The PAP wants to maintain the votes in this group and does not want it to drop further. This too is a big coefficient variable. They also have the most number of voters (considering the age group from 35 to 55).  

The only non-big coefficient item is young citizens.  If a young voter is a drinker plus smoker, he will be very unhappy with the budget. So do lower income smokers and drinkers. This is also the social media group. Hence, it may even be a negative coefficient.

The linear equation can also be income base.  It can be divided into very low, low, middle and high income groups. The budget is focusing on senior citizens, health care and education. It will benefit the very low, low and middle income citizens – the big coefficient in the eyes of the PAP.    

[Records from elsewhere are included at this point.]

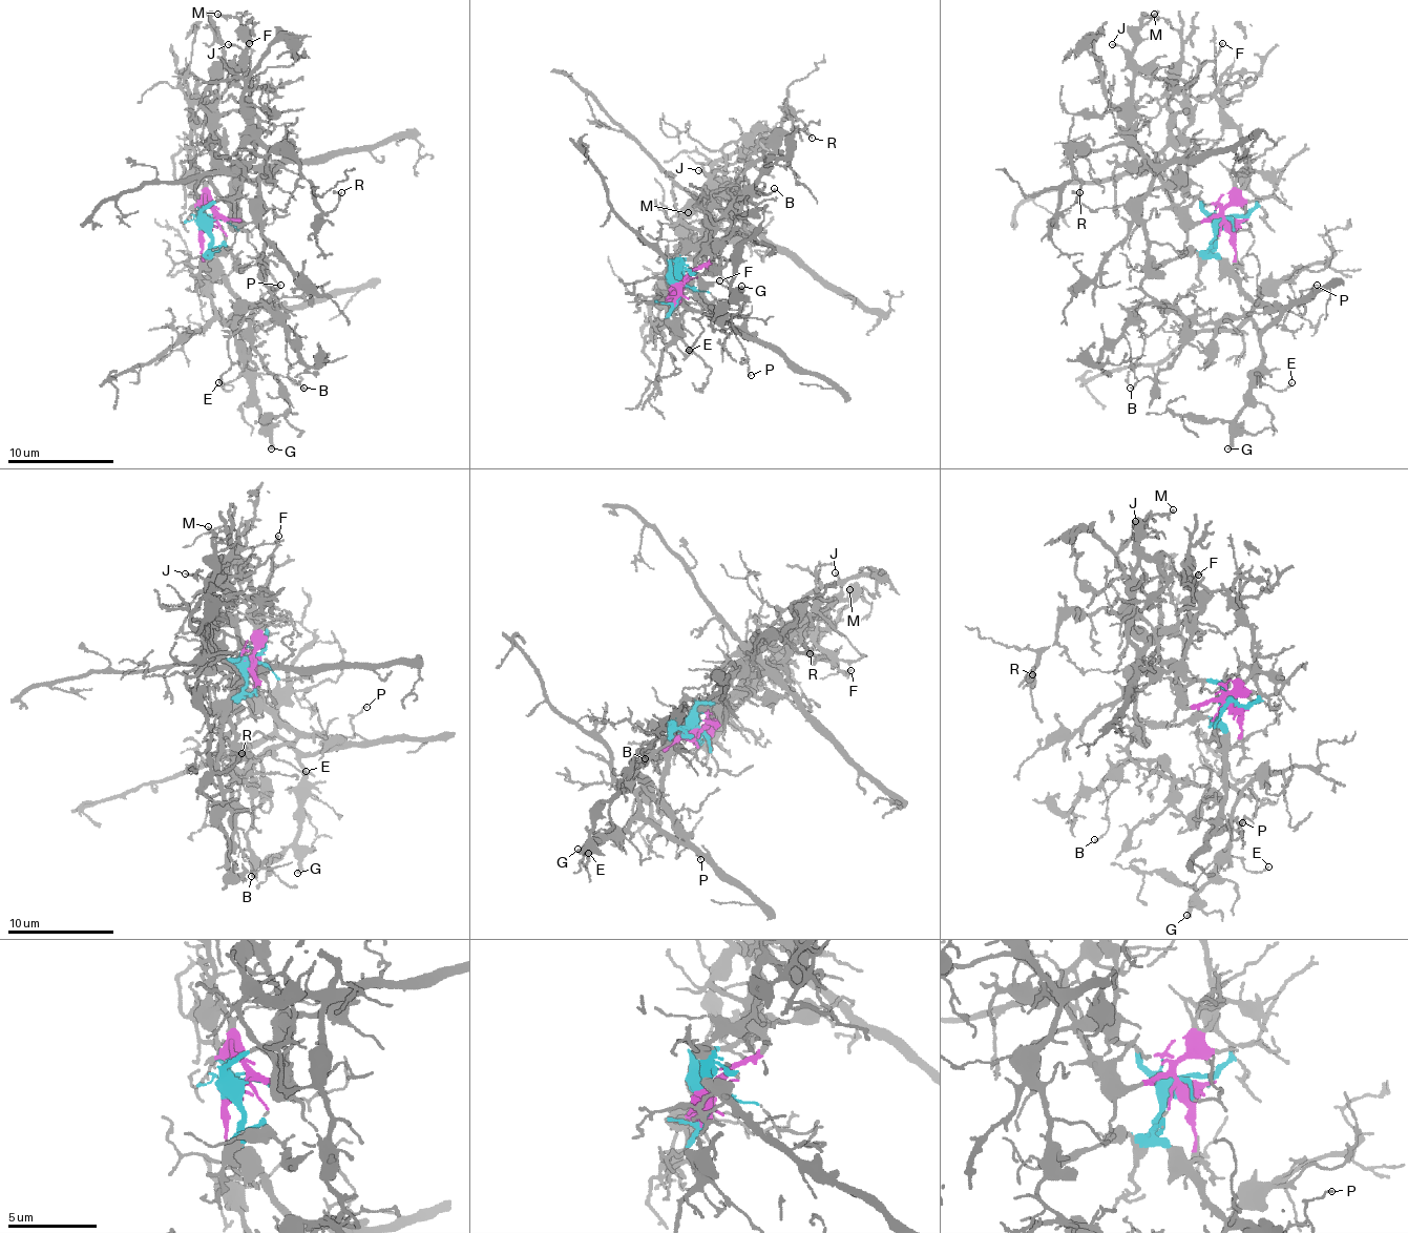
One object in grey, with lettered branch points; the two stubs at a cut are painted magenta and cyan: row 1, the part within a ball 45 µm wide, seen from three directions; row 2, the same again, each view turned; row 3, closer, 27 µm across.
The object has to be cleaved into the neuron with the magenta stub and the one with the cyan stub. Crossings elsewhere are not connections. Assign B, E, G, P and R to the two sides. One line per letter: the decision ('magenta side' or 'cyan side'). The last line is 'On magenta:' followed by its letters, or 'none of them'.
B: cyan side
E: cyan side
G: cyan side
P: cyan side
R: magenta side
On magenta: R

Big coefficient is always the mind of the PAP. Some big coefficient equations work very well in the past but are now not effective anymore.  For example, the GRC system, the fear of losing one or two ministers has helped to retain the votes for the PAP. The town management and the rubbish collection have also frightened many voters. Another one can be the bad mouth tactics and the control of mainstream media.  All these past big coefficients worked very well in the past but face diminishing return or not helpful anymore.   
The principle of the PAP is based on “no free lunch”. They are now moving to the left and claim to be socialists. Why are they doing this? Their model thinking tells them a social budget will lead to big coefficient effect and so they can maintain the voting share at 60%.

But is this a new reality? Is “Achieving quality growth and an inclusive society go hand in hand” as claimed in the budget a new reality?

New reality

It may not be fair to say that the PAP fails to recognise the new reality.  They have introduced SG Conversation. They even try to engage in social media. They try to build more HDB flats and cool down the property market. It looks like they can’t find the big coefficient in the Conversation and in the Internet. Hence, they have to go back to the tradition way – media control, social mobility and basic healthcare, education, targeted wages, and caring the olds.

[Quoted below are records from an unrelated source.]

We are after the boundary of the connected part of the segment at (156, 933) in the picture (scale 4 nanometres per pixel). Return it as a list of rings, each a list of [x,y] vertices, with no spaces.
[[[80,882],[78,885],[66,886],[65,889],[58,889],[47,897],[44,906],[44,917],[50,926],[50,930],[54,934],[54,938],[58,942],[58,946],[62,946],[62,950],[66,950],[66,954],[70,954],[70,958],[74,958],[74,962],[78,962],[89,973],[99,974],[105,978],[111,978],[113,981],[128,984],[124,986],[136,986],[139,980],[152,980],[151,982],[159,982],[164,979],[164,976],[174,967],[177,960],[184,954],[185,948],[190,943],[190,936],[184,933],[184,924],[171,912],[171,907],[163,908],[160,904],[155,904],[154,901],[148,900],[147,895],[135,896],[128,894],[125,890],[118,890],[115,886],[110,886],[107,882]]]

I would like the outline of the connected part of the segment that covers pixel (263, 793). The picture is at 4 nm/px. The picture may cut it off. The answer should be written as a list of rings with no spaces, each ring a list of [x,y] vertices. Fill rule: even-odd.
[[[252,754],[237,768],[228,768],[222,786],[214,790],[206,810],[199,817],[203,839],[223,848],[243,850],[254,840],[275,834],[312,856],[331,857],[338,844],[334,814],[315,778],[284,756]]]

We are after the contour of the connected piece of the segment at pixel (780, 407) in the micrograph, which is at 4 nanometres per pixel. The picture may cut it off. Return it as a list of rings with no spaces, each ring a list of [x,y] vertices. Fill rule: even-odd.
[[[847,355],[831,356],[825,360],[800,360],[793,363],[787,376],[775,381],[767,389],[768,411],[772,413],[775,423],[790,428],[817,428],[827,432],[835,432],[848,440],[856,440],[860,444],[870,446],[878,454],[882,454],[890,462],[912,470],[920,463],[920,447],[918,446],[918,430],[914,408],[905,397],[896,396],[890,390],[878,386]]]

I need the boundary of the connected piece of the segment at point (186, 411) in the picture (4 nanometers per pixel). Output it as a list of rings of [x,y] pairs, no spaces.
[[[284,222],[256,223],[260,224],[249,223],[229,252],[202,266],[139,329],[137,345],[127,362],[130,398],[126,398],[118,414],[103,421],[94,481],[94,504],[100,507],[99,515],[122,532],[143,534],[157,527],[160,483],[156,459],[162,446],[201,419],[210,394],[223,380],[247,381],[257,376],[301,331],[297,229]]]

So what really is the new reality? Some may not even emerge.  Social media can be one.  The population issue, the employment issue, the HDB issue even the frequent breakdown of MRT can also be a new reality. The strike, the riot and the FT (foreign talents) issue are also possible new realities.

People’s expectation is changing and external environment can also contribute to the new reality.  Thailand, Ukraine, Malaysia and many other events outside Singapore are giving confusing realities.  But if a conflict can be solved by voting in a peaceful way, why don’t Singaporeans give it a try?  These external realities may help or hurt the PAP.  The recent PAP’s strong reaction on the naming of Indonesia navy ship shows they also want to try the new reality.  The new low ranking of press freedom in Singapore is another proven reality of media control here.

Some new realities may even come from the social budget.  For example the health care for pioneer generations, it looks like they will pay nothing. However, MediSheild is a co-finance insurance scheme.  We need to know more details and how it works.  Perhaps, all the realities of the social budget in 2014 and 2015 will only be revealed after the next General Election.

Technical or behavior  

Big coefficient vs. new reality can also be seen as technical analysis vs. behavior-led outcome. In economics or finance, there is now more awareness of the role of behavior (e.g. psychology) in predicting economic performance or stock market movements.

A change or sudden change of behavior is just like the new reality. We are not able to predict and forecast the new reality or behavior accurately in advance.  For the PAP, the best hope is still big coefficient and technical analysis. This model has past evidence to support and can be calculated within the box.

For the oppositions, it is new reality and behavior that will give them a breakthrough.  The lower the basic supporting interception, the more new realities and behavior changes are needed.

So, what do you think? Can the election budget save the PAP? Is 60% still a reality? If not, what will be the new reality?